Bir zamanlar gürültücü bir çocuk varmış.
Bu çocuk öyle gürültücüymüş ki etrafındaki hiç kimse onu sevmezmiş. Özellikle de yürürken çok
fazla ses çıkarırmış. O sokağa çıktığı zaman herkes evine koşar, kapıyı pencereyi sıkı sıkı örtermiş.
Bir gün annesi gürültücü çocuğu ekmek almaya göndermiş. Gürültücü de fırına gidip bağırmış;
- Bir tane ekmek istiyorum!
Öyle yüksek sesle bağırmış ki arabasında uyuyan minik bir bebek ağlamaya başlamış. Bebeğin annesi gürültücüye dönerek;
- Ne düşüncesiz çocuksun! Biraz yavaş konuşamaz mısın sen? diye kızmış. Ama bizim gürültücü çocuk hiç akıllanmamış. Eve dönerken başlamış gülmeye. Kahkahaları her yeri çınlatıyormuş.
Pencereden genç bir hanım başını uzatıp gürültücüye seslenmiş;
- Neden bu kadar yüksek sesle gülüyorsun? Çocuğum hasta ve başı çok ağrıyor. Sesin onu rahatsız etti.
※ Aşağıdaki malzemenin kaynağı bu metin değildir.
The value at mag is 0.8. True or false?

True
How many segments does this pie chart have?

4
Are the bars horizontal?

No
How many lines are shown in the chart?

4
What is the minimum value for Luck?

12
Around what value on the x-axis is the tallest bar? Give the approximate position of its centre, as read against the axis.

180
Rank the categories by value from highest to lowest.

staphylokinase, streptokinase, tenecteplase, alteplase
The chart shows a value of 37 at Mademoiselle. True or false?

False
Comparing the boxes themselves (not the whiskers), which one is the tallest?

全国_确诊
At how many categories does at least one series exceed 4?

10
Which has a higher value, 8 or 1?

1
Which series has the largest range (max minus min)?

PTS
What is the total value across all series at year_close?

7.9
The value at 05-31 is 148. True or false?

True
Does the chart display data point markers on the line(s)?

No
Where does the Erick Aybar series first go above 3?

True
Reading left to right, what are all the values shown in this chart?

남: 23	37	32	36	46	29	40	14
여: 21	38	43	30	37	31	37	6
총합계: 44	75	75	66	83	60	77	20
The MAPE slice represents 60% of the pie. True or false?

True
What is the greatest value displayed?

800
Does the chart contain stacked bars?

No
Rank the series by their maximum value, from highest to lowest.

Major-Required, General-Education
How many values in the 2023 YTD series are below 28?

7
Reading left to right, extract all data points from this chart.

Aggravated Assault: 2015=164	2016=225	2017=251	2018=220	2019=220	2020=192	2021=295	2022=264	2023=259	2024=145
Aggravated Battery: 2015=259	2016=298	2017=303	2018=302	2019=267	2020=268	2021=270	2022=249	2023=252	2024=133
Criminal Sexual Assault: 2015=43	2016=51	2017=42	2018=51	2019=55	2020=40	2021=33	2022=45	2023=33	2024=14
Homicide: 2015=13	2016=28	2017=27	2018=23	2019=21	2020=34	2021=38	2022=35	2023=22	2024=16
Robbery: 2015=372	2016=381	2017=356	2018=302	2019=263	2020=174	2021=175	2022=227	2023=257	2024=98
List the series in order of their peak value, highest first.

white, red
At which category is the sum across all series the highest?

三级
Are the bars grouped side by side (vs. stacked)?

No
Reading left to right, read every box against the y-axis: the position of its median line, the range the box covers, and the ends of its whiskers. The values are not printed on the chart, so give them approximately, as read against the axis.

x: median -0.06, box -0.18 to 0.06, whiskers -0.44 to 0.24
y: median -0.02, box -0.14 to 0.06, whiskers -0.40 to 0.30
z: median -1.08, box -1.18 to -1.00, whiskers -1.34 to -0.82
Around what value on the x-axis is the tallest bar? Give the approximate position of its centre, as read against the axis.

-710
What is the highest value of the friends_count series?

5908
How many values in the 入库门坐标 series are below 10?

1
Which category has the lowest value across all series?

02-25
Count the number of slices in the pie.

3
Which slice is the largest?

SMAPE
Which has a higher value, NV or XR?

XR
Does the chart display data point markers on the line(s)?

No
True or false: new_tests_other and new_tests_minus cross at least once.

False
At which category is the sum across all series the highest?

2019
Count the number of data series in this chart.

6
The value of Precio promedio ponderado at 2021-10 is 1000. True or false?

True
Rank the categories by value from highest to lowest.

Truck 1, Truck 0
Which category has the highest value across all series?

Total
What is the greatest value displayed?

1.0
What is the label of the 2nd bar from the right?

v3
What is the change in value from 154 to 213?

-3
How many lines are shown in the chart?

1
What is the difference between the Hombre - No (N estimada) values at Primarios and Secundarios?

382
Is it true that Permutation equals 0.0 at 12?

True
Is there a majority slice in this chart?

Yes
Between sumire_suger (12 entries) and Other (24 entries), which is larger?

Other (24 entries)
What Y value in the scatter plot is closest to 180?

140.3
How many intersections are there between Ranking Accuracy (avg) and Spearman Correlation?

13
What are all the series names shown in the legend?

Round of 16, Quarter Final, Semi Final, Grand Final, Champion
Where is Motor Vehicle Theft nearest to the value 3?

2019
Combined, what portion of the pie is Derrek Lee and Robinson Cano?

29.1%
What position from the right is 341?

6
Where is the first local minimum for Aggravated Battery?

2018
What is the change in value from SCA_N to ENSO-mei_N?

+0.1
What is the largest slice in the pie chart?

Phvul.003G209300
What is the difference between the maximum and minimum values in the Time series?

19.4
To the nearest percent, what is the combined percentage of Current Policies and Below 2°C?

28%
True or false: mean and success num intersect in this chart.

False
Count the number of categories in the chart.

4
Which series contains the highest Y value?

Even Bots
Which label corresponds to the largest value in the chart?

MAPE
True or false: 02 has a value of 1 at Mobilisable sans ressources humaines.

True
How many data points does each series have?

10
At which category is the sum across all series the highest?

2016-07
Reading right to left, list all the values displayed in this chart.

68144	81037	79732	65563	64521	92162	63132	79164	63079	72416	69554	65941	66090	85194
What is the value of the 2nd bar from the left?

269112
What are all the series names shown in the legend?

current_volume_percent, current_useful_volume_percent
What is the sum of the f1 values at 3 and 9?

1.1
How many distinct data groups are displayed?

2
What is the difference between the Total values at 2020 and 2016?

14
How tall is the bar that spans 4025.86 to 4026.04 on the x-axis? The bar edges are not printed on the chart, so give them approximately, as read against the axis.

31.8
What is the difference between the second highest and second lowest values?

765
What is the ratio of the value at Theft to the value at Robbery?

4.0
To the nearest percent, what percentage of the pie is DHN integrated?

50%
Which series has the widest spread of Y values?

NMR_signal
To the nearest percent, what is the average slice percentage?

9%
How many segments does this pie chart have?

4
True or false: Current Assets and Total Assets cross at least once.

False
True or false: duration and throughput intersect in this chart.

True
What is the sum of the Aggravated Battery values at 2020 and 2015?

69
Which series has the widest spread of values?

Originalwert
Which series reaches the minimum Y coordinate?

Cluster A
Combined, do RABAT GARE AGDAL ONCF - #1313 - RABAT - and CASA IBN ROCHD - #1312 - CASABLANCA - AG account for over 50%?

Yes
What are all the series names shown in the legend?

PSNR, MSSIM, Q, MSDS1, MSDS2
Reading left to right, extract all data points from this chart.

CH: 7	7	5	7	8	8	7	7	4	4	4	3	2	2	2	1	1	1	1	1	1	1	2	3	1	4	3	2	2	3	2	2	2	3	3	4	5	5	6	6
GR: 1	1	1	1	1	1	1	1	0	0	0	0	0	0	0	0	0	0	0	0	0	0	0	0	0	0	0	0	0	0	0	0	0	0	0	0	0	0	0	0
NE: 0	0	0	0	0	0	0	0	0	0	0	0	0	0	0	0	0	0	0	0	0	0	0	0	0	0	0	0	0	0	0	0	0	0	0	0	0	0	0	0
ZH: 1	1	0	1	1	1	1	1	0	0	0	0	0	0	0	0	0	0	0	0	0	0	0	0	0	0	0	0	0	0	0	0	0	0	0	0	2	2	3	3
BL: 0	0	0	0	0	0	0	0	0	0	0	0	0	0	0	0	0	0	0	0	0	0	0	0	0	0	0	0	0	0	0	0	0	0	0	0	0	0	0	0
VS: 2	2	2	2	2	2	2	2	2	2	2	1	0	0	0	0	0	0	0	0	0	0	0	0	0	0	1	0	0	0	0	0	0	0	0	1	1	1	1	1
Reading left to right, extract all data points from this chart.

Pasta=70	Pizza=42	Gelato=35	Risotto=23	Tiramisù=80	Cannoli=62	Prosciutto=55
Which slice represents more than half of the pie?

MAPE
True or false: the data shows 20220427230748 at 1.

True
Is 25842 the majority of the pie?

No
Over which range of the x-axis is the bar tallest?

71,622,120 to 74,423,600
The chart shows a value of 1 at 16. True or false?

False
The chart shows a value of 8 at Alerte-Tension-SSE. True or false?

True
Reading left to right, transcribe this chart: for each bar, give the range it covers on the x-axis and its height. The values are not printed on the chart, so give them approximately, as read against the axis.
Haydi, git buradan!
Gürültücü çocuk daha da çok gülmeye, gümbür gümbür sesler çıkarmaya başlamış.
Bütün mahalle halkı toplanıp artık ona bir ders vermenin zamanı geldiğine karar vermişler.
Ertesi gün gürültücü çocuk ekmek almak için yine fırına girmiş. Her zamanki gibi bağırmaya başlamış;
- Bir tane ekmek istiyorum.
Bu sefer fırıncı daha çok bağırmış:
- Al sana bir ekmek!
Gürültücü çok şaşırmış hatta fırıncının o kadar bağırmasından korkmuş, çaresiz fırından sessizce çıkmış.
Ama yine yürürken takır tukur sesler çıkarmaya, ıslık çalmaya başlamış. Evlerin önünden geçerken bir arkadaşı pencereyi açmış ve gürültücü çocuğa:
-Nereye gidiyorsun? Gel bizimle otur, sohbet edelim diye bağırmış. Böylece gürültücü, kendinden daha çok bağıran ikinci kişiyle karşılaşmış. Korkudan biraz oturup sohbet etmeyi kabul etmiş. Arkadaşı konuşurken o kadar çok bağırıyor, o kadar çok bağırıyormuş ki gürültücünün bir anda başı ağrımış ve bu sese katlanamaz olmuş.Hiçbir şey demeden hemen oradan uzaklaşmış.Yolda karşılaştığı arkadaşları da bağırarak konuşup gülmeye başlayınca gürültücünün iyice canı sıkılmış ve çok başı ağrımış. Doğruca evine gidip olanları düşünmüş ve kendi yaptıklarını hatırlamış. Sonra çevresine ne kadar saygısızca davrandığını anlamış. O gün bu gündür de gürültücü çocuk bir daha hiç gürültü yapmamış.
Merhaba Burak
Gürültü, başkalarını çok rahatsız eder; ama bir o kadar da çocuklarca sevilir. Sen onlara bu güzel masalınla başkalarını rahatsız etmenin ne kadar kötü olduğunu anlatmışsın. Öncelikle masalında ele aldığın bu konudan dolayı seni tebrik ederim. İfadelerinden seçtiğin kelimelere, imlaya kadar gösterdiğin titizlik yazma alışkanlığının olduğunu gösteriyor. Bu açıdan da ayrıca başarılı buldum. Masalın sonunda gürültücü çocuğa başkalarına yaşattıklarını göstererek ders verdirmen de güzel. Ama bu uygulama her zaman doğru olmayabilir, bazen daha farklı yaklaşmak gerekebilir. Daha farklı konularda yazacağın masalları da merakla bekliyoruz.